Se sentant à l’étroit dans le cercle Dada, il ne tarde pas à fréquenter les Ballets suédois, le compositeur Eric Satie et René Clair avec lesquels il crée Relâche (1924) et le film Entr’acte (1924). Les surréalistes sont scandalisés de le voir réaliser des œuvres trop complaisantes pour le public mondain. Peu après cette époque, Picabia produit toute sorte de collages et se lance dans la production des Monstres: personnages au nez démesuré, bariolés etc…

Vient ensuite la période des Transparences, tableaux dans lesquels l’artiste superpose plusieurs motifs figuratifs dont il modifie la couleur et l ‘échelle. Picabia reste donc à l’écart du mouvement d’André Breton, et ce sont ses amis Man Ray et Duchamp qu’il restera le plus fidèle.
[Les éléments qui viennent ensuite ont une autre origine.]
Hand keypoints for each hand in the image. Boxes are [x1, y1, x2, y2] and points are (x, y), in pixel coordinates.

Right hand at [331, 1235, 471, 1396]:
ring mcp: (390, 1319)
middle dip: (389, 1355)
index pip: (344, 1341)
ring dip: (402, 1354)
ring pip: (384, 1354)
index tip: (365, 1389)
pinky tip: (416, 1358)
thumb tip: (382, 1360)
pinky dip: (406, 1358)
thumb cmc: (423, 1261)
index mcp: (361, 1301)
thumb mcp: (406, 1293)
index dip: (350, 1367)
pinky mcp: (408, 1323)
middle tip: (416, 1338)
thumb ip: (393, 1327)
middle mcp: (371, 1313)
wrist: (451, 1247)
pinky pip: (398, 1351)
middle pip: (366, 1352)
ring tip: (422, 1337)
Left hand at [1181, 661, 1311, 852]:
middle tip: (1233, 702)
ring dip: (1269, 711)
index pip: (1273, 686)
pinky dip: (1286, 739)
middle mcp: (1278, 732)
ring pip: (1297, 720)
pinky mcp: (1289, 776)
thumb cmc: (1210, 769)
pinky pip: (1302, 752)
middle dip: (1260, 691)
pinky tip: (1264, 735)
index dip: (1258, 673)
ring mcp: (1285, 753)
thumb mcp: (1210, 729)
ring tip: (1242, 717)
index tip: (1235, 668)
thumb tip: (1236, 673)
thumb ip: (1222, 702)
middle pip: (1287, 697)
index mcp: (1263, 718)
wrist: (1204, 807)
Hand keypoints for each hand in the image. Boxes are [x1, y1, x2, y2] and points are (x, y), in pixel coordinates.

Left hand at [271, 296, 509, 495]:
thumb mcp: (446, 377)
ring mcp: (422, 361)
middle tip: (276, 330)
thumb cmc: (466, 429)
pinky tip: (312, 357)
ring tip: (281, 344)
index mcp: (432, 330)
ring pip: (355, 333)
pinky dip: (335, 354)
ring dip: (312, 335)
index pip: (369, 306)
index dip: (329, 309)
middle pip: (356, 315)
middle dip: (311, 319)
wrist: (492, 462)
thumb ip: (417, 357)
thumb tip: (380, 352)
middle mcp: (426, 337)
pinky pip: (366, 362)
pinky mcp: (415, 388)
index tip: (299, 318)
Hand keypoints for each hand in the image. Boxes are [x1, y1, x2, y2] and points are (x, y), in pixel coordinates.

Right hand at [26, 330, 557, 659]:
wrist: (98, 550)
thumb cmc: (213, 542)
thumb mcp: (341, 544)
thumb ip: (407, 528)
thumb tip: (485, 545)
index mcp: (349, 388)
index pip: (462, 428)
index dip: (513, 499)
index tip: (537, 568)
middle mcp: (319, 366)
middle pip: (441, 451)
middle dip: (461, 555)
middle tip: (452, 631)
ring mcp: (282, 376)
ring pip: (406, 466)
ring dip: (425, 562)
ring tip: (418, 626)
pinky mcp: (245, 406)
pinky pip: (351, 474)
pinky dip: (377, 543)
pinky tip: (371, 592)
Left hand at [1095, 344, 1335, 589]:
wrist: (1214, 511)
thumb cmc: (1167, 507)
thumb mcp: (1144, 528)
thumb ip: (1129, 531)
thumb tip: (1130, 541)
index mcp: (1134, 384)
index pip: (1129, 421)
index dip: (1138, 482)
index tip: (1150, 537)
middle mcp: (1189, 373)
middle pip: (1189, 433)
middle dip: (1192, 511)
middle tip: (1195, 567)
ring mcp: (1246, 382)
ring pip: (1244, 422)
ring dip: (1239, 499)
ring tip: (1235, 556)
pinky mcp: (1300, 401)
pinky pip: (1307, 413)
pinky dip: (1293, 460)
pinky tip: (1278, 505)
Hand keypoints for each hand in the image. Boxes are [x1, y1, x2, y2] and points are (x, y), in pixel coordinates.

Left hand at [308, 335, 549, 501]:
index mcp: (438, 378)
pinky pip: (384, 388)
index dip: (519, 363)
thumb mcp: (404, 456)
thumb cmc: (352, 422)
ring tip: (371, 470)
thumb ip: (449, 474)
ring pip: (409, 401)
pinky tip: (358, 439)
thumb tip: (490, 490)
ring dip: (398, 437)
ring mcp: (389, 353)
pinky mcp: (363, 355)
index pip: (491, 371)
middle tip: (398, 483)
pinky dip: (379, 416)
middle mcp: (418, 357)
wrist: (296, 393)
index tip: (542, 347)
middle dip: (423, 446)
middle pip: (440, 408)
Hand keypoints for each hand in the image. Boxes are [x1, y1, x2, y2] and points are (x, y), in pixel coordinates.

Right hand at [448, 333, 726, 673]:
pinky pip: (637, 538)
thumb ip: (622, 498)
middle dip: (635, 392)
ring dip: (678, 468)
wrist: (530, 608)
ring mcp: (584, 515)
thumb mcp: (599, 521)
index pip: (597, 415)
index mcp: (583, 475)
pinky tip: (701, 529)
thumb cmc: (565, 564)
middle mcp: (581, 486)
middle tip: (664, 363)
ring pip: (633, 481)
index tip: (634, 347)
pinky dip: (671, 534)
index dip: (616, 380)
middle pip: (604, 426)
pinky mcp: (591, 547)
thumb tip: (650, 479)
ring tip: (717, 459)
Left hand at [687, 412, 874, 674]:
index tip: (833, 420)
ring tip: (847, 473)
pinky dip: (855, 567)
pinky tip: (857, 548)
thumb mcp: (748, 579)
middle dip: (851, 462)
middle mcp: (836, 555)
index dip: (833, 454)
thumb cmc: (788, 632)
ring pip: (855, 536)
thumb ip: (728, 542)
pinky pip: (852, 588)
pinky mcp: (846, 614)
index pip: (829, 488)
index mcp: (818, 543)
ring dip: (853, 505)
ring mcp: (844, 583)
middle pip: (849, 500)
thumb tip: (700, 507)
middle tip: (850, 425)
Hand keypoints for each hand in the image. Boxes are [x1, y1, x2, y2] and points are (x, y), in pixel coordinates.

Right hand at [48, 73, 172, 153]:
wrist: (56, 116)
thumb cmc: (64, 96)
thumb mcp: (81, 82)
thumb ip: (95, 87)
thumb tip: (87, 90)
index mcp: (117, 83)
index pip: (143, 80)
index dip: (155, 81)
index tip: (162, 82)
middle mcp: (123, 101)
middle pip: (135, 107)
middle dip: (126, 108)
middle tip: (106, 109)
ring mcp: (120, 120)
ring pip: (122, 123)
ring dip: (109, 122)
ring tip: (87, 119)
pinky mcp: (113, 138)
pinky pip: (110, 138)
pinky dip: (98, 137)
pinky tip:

Pendant les années trente, Picabia mène son œuvre au gré de son humeur avec un évident et malicieux plaisir à déconcerter le public.On le voit aussi un peu plus tard, passer de l’abstraction géométrique à certaines représentations symboliques.

La guerre, puis l’Occupation tempèrent cette versatilité et ces années noires. Cela ne semblent pas affecter son travail, l’artiste se consacrant au nu académique.  Après la guerre, une nouvelle volte-face le ramène à l’abstraction. 

Son goût immodéré pour les fêtes et les voitures (il en collectionnera plus de 150), le ruine. Il multiplie les petites toiles de nombreux genres. Ses derniers tableaux relèvent du minimalisme : des points de couleurs semés sur des fonds épais et monochromes, titrés Je n'ai plus envie de peindre, Quel prix ?, Peinture sans but ou Silence.... Au printemps 1949, la galerie René Drouin à Paris, organise sa première rétrospective.

À la fin de l'année 1951, Picabia souffre d'une artériosclérose paralysante qui l'empêche de peindre et meurt deux ans plus tard.